Exercise goal: Please report each line in the material below that includes "FIGURE".

Data to examine:
* * * *
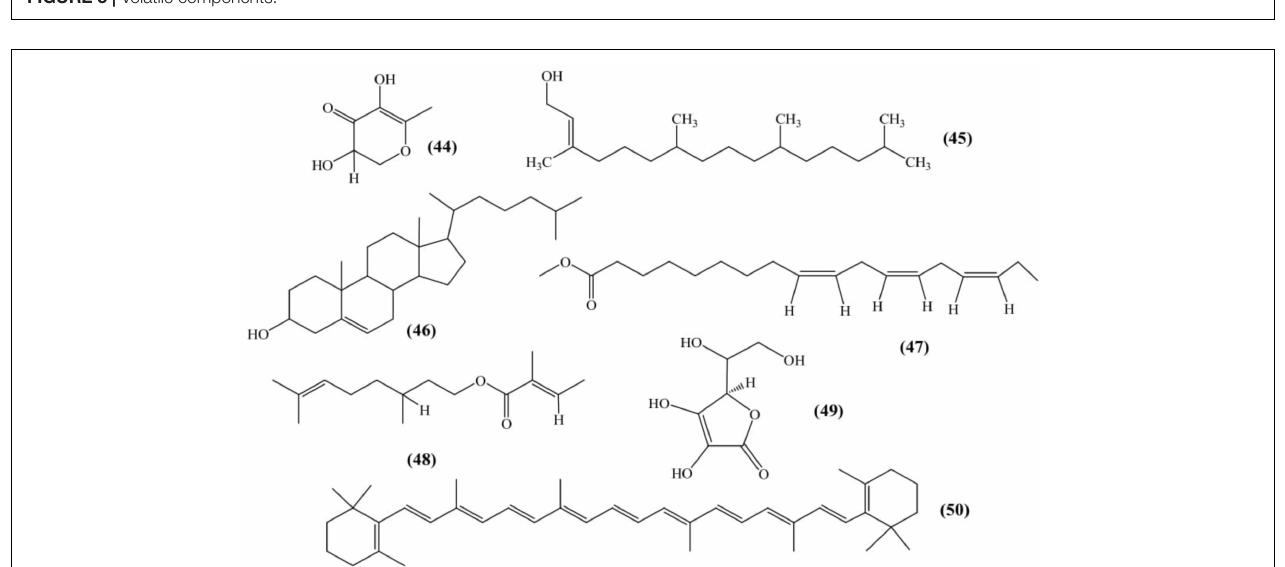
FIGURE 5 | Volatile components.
* * * *
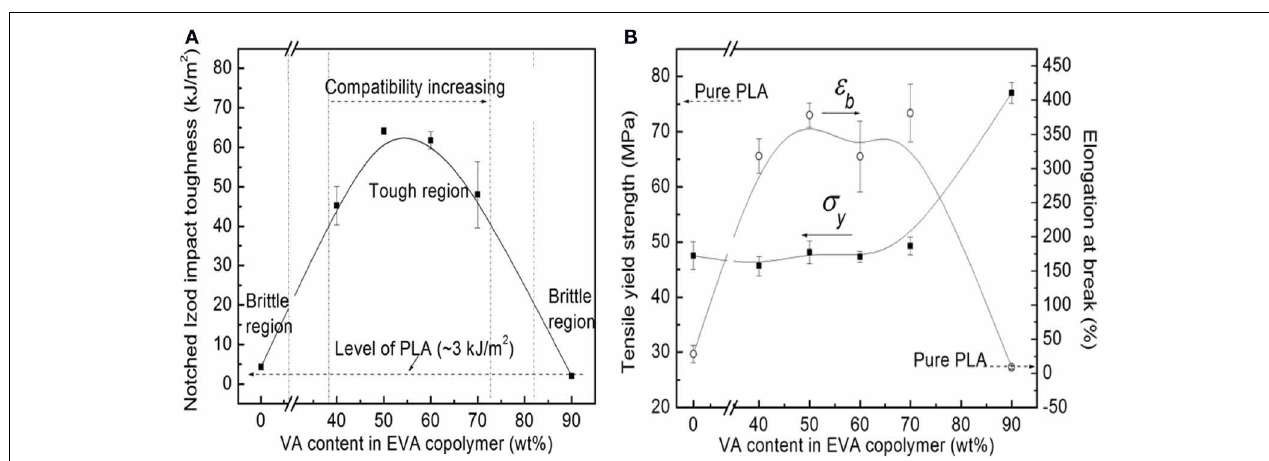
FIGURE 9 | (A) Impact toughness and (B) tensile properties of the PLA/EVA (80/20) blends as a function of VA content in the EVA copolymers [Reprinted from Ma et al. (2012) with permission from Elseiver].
* * * *
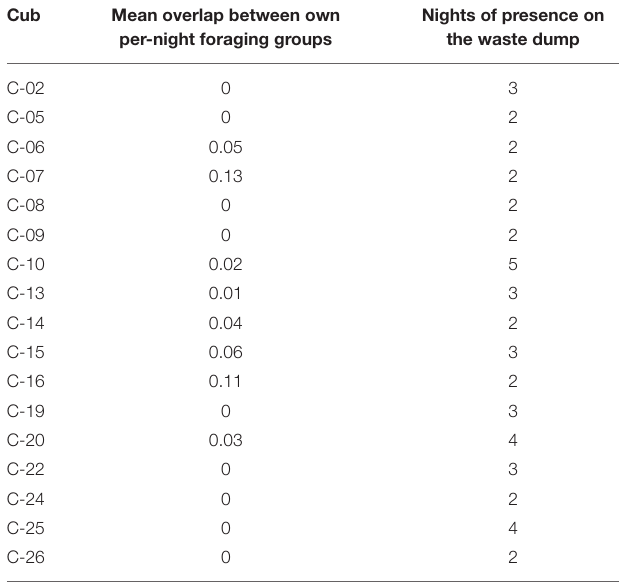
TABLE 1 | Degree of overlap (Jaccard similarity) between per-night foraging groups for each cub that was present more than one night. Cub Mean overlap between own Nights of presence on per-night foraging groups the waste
* * * *
Task output:
FIGURE 5 | Volatile components.
FIGURE 9 | (A) Impact toughness and (B) tensile properties of the PLA/EVA (80/20) blends as a function of VA content in the EVA copolymers [Reprinted from Ma et al. (2012) with permission from Elseiver].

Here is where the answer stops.